Perhaps the greatest uncertainty lies in the potential for synthetic data to supplement human-produced writing and improve model training. Otherwise, within a few years, we will run out of data on which the models may be trained. Eventually, investments in hardware and the continuation of Huang's Law will make it possible to generate a multiple of human-written texts. The question then becomes whether this material will be sufficiently high in quality to allow for improvements from one training generation to the next. I suspect that it will, at least if techniques like chain-of-thought prompting are used to improve on raw unimproved model output. As long as large language models can identify when writing is better than what it is able to produce, they should be able to improve. But it may be a long time before such gradual improvements enable production of legal writing at the highest level or perhaps even at the level of an average lawyer. The degree of progress in the near future thus remains uncertain, even if one accepts as inevitable that some form of artificial intelligence will eventually at least equal the most skilled humans in every intellectual domain.

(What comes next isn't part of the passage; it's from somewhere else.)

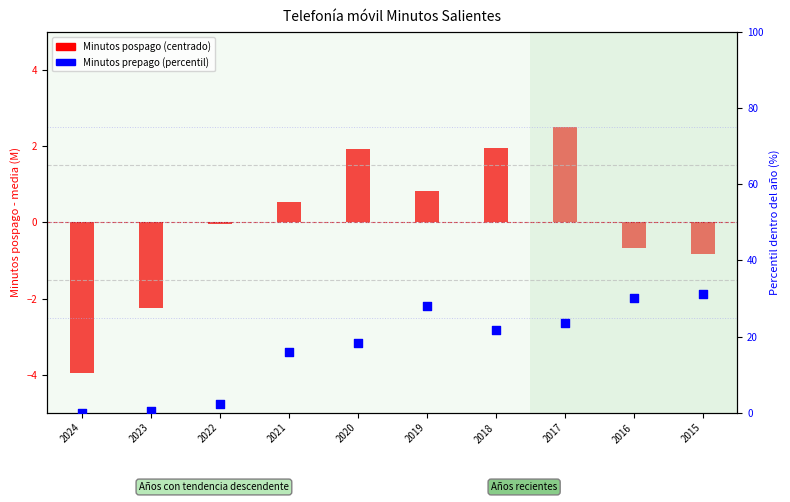

At how many categories does at least one series exceed 16?

7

If law has stagnated but might become productive, that leaves a range of possible scenarios for the short-term future. The last part of my article explores how the law might adapt. Continued stagnation suggests such remedies as lowering the requirements for class actions, encouraging greater use of arbitration, and embracing access-to-justice measures such as facilitated self-representation. A productive turn, on the other hand, might suggest moving in the opposite direction, leaning on legal procedures that ensure individualized justice. One way that the law might adjust to both possible futures is to rely on and develop provisions that explicitly or implicitly take the level of legal costs into account in determining how much legal procedure should be granted.